Ankaralıların bu heyecanını anlatan Tarih öğretmeni, gazeteci Enver Behnan Şapolyo, Ankara halkının Orta Asya’dan bu yana “Seymen tertibi” denilen Türk geleneğini “millî vicdanında bir sihir” gibi yaşattığını belirtir. Şapolyo, “Atatürk ve Seymen Alayı” ile “Mustafa Kemal ve Birinci Büyük Millet Meclisi Tarihçesi” adlı kitaplarında, Seymen Alayının “kızılca günlerde, millî felaket günlerinde, bir beyliğin ve bir devletin yıkılışı sıralarında, halk tarafından yeni bir devlet kurmak ve başlarına yeni bir reis seçmek için” kurulduğunu anlatır.
Ankara işgal ediliyor
Mondros Mütarekesi’nin 30 Ekim 1918’de imzalanmasının ardından İtilaf Devletleri, Mütareke koşullarına uymayarak, ilerlemeye ve bazı yerleri işgal etmeyi sürdürdüler. Haydarpaşa’dan kalkan trenle 2 İngiliz bölüğüne mensup asker, 18 Aralık 1918’de Ankara Garı’nı işgal eder. Bir bölük atlı İskoçya askeri de şehre doğru ilerleyerek, Ankara’nın fiilen işgaline kalkışır. Onları bir süre sonra küçük çaplı da olsa Fransızlar izler.
İşgalcilerin varlığı Ankaralıları rahatsız ediyordu. İzmir’in işgali sonrasında 29 Mayıs 1919’da bir protesto mitingi düzenlenmişti. Gizliden yürütülen millî faaliyetler, Ali Fuat (Cebesoy) Paşa komutasındaki 20. Kolordu’nun Ankara’ya gelmesiyle hız kazanmış, Müdafa-i Hukuk Cemiyeti kurulmuştu. Artık Ankara kurtarıcısını bekliyordu.

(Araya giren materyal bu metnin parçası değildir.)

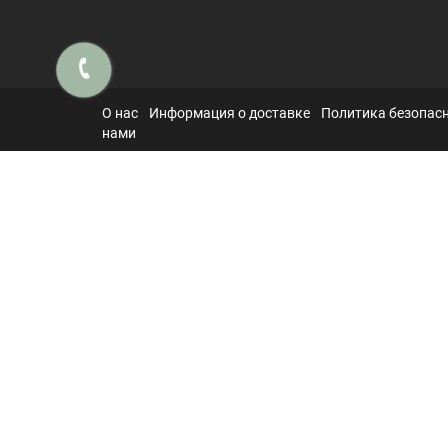
О нас
Информация о доставке
Политика безопас
нами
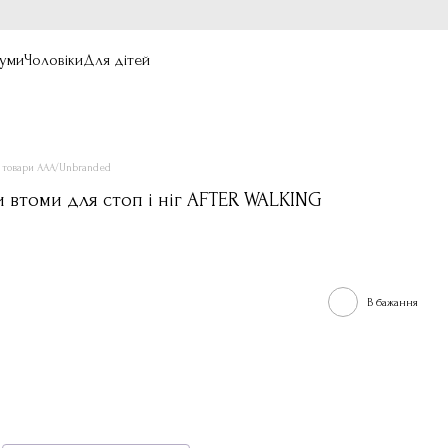
уми
Чоловіки
Для дітей
і товари ААА/Unbranded
 втоми для стоп і ніг AFTER WALKING
В бажання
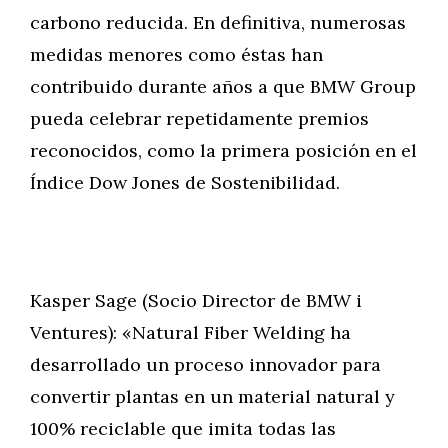
carbono reducida. En definitiva, numerosas
medidas menores como éstas han
contribuido durante años a que BMW Group
pueda celebrar repetidamente premios
reconocidos, como la primera posición en el
Índice Dow Jones de Sostenibilidad.
Kasper Sage (Socio Director de BMW i
Ventures): «Natural Fiber Welding ha
desarrollado un proceso innovador para
convertir plantas en un material natural y
100% reciclable que imita todas las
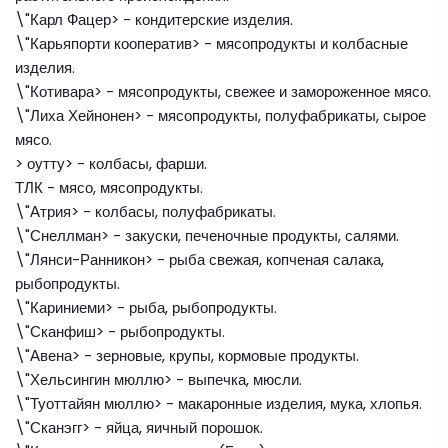
\"Карл Фацер> - кондитерские изделия.
\"Карьяпорти кооператив> - мясопродукты и колбасные
изделия.
\"Котивара> - мясопродукты, свежее и замороженное мясо.
\"Лиха Хейнонен> - мясопродукты, полуфабрикаты, сырое
мясо.
> оутту> - колбасы, фарши.
ТЛК - мясо, мясопродукты.
\"Атрия> - колбасы, полуфабрикаты.
\"Снеллман> - закуски, печеночные продукты, салями.
\"Лянси-Ранникон> - рыба свежая, копченая салака,
рыбопродукты.
\"Кариниеми> - рыба, рыбопродукты.
\"Сканфиш> - рыбопродукты.
\"Авена> - зерновые, крупы, кормовые продукты.
\"Хельсингин мюллю> - выпечка, мюсли.
\"Туоттайян мюллю> - макаронные изделия, мука, хлопья.
\"Сканэгг> - яйца, яичный порошок.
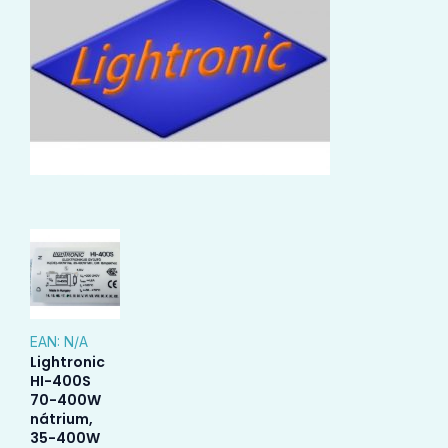
EAN:
N/A
Lightronic
HI-400S
70-400W
nátrium,
35-400W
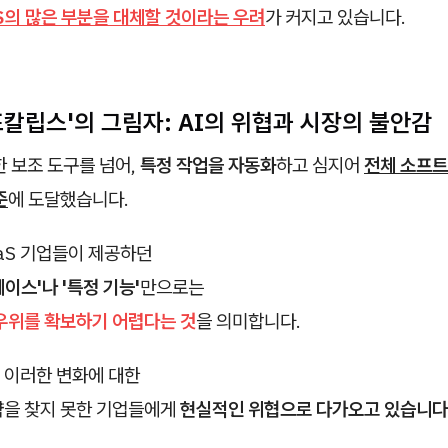
S의 많은 부분을 대체할 것이라는 우려
가 커지고 있습니다.
스포칼립스'의 그림자: AI의 위협과 시장의 불안감
한 보조 도구를 넘어,
특정 작업을 자동화
하고 심지어
전체 소프트
준
에 도달했습니다.
aaS 기업들이 제공하던
이스'나 '특정 기능'
만으로는
우위를 확보하기 어렵다는 것
을 의미합니다.
 이러한 변화에 대한
략을 찾지 못한 기업들에게
현실적인 위협으로 다가오고 있습니다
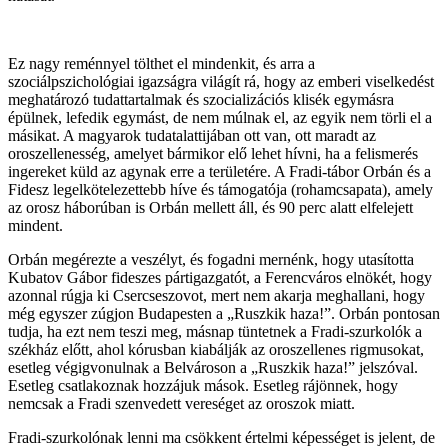
Ez nagy reménnyel tölthet el mindenkit, és arra a
szociálpszichológiai igazságra világít rá, hogy az emberi viselkedést
meghatározó tudattartalmak és szocializációs klisék egymásra
épülnek, lefedik egymást, de nem múlnak el, az egyik nem törli el a
másikat. A magyarok tudatalattijában ott van, ott maradt az
oroszellenesség, amelyet bármikor elő lehet hívni, ha a felismerés
ingereket küld az agynak erre a területére. A Fradi-tábor Orbán és a
Fidesz legelkötelezettebb híve és támogatója (rohamcsapata), amely
az orosz háborúban is Orbán mellett áll, és 90 perc alatt elfelejett
mindent.
Orbán megérezte a veszélyt, és fogadni mernénk, hogy utasította
Kubatov Gábor fideszes pártigazgatót, a Ferencváros elnökét, hogy
azonnal rúgja ki Csercseszovot, mert nem akarja meghallani, hogy
még egyszer zúgjon Budapesten a „Ruszkik haza!”. Orbán pontosan
tudja, ha ezt nem teszi meg, másnap tüntetnek a Fradi-szurkolók a
székház előtt, ahol kórusban kiabálják az oroszellenes rigmusokat,
esetleg végigvonulnak a Belvároson a „Ruszkik haza!” jelszóval.
Esetleg csatlakoznak hozzájuk mások. Esetleg rájönnek, hogy
nemcsak a Fradi szenvedett vereséget az oroszok miatt.
Fradi-szurkolónak lenni ma csökkent értelmi képességet is jelent, de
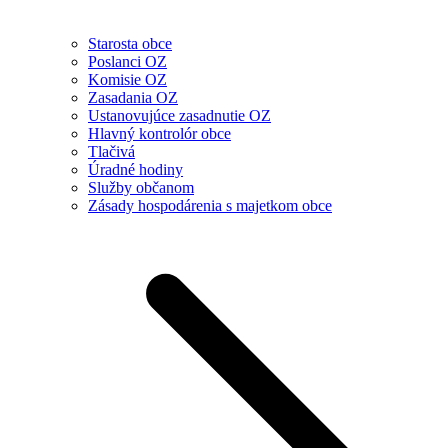
Starosta obce
Poslanci OZ
Komisie OZ
Zasadania OZ
Ustanovujúce zasadnutie OZ
Hlavný kontrolór obce
Tlačivá
Úradné hodiny
Služby občanom
Zásady hospodárenia s majetkom obce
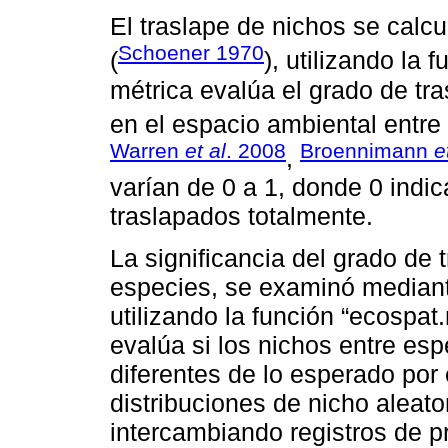
El traslape de nichos se calcu
Schoener 1970
(
), utilizando la 
métrica evalúa el grado de tra
en el espacio ambiental entre
Warren
et al
. 2008
Broennimann
e
,
varían de 0 a 1, donde 0 indi
traslapados totalmente.
La significancia del grado de 
especies, se examinó mediant
utilizando la función “ecospat.
evalúa si los nichos entre esp
diferentes de lo esperado por 
distribuciones de nicho aleat
intercambiando registros de p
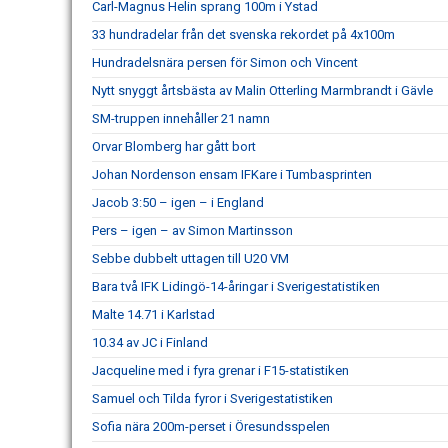
Carl-Magnus Helin sprang 100m i Ystad
33 hundradelar från det svenska rekordet på 4x100m
Hundradelsnära persen för Simon och Vincent
Nytt snyggt årtsbästa av Malin Otterling Marmbrandt i Gävle
SM-truppen innehåller 21 namn
Orvar Blomberg har gått bort
Johan Nordenson ensam IFKare i Tumbasprinten
Jacob 3:50 – igen – i England
Pers – igen – av Simon Martinsson
Sebbe dubbelt uttagen till U20 VM
Bara två IFK Lidingö-14-åringar i Sverigestatistiken
Malte 14.71 i Karlstad
10.34 av JC i Finland
Jacqueline med i fyra grenar i F15-statistiken
Samuel och Tilda fyror i Sverigestatistiken
Sofia nära 200m-perset i Öresundsspelen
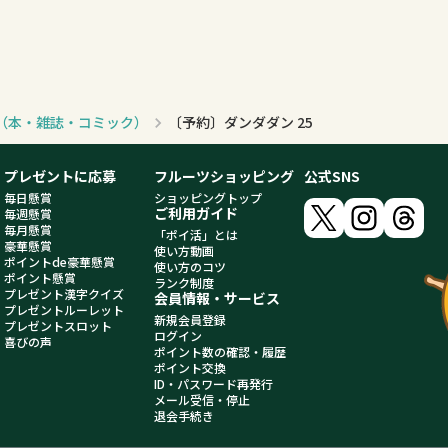
グ（本・雑誌・コミック）
〔予約〕ダンダダン 25
プレゼントに応募
フルーツショッピング
公式SNS
毎日懸賞
ショッピングトップ
ご利用ガイド
毎週懸賞
毎月懸賞
「ポイ活」とは
豪華懸賞
使い方動画
ポイントde豪華懸賞
使い方のコツ
ポイント懸賞
ランク制度
プレゼント漢字クイズ
会員情報・サービス
プレゼントルーレット
新規会員登録
プレゼントスロット
ログイン
喜びの声
ポイント数の確認・履歴
ポイント交換
ID・パスワード再発行
メール受信・停止
退会手続き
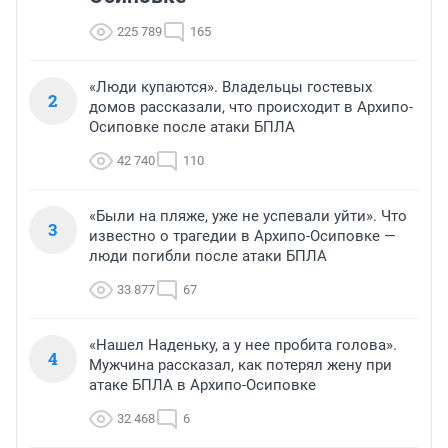
225 789
165
«Люди купаются». Владельцы гостевых
2
домов рассказали, что происходит в Архипо-
Осиповке после атаки БПЛА
42 740
110
«Были на пляже, уже не успевали уйти». Что
3
известно о трагедии в Архипо-Осиповке —
люди погибли после атаки БПЛА
33 877
67
«Нашел Наденьку, а у нее пробита голова».
4
Мужчина рассказал, как потерял жену при
атаке БПЛА в Архипо-Осиповке
32 468
6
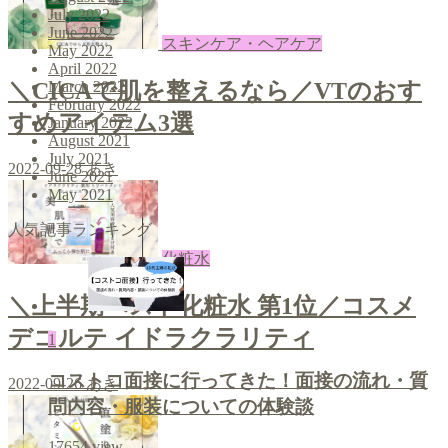
July 2022
June 2022
スキンケア・ヘアケア
May 2022
April 2022
＼CICAで肌を整えるなら／VTのおす
March 2022
February 2022
すめアイテム3選
January 2022
August 2021
July 2021
2022-09-28
あき
June 2021
May 2021
人気記事ランキング
化粧水
＼上半期ベスト化粧水 第1位／コスメ
デコルテ イドラクラリティ
1
コストコ面接に行ってきた！面接の流れ・質
2022-09-26
あき
問内容・服装についての体験談
17654
view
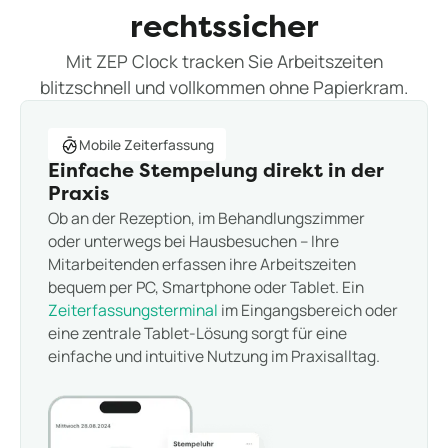
rechtssicher
Mit ZEP Clock tracken Sie Arbeitszeiten
blitzschnell und vollkommen ohne Papierkram.
Mobile Zeiterfassung
Einfache Stempelung direkt in der
Praxis
Ob an der Rezeption, im Behandlungszimmer
oder unterwegs bei Hausbesuchen – Ihre
Mitarbeitenden erfassen ihre Arbeitszeiten
bequem per PC, Smartphone oder Tablet. Ein
Zeiterfassungsterminal
im Eingangsbereich oder
eine zentrale Tablet-Lösung sorgt für eine
einfache und intuitive Nutzung im Praxisalltag.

Ankara devlet kurmaya hazırlanıyor
Mustafa Kemal Paşa da Ankara’nın işgalinden bir yıl sonra 18 Aralık 1919 Perşembe günü Sivas’tan Heyeti Temsiliye ile birlikte yola çıktı. Paşa’nın geleceğini duyan Ankaralılar, hazırlıklara başlamışlardı. Ankara Kulübü Derneği Başkanı Dr. Metin Özaslan’ın anlattığına göre, Mustafa Kemal Paşa ve Heyeti Temsiliye’nin Ankara’ya gelişlerinin sabahı bütün Ankaralılar çıngırak, davul ve zurna sesleri ile ayaklanır. Ankara’nın meşhur ihtiyar dilsizi Ahras İbrahim, elinde çıngırağı kırk para karşılığında sattığı ajansında Mustafa Kemal Paşa’nın Ankara’ya geleceğini haber verir. Ankara’nın meşhur tellallarından Ali Dayı da gür sesiyle Mustafa Kemal Paşa’nın geleceğini duyurarak, “Herkes aşağı yüze insin” diye bağırmaktadır.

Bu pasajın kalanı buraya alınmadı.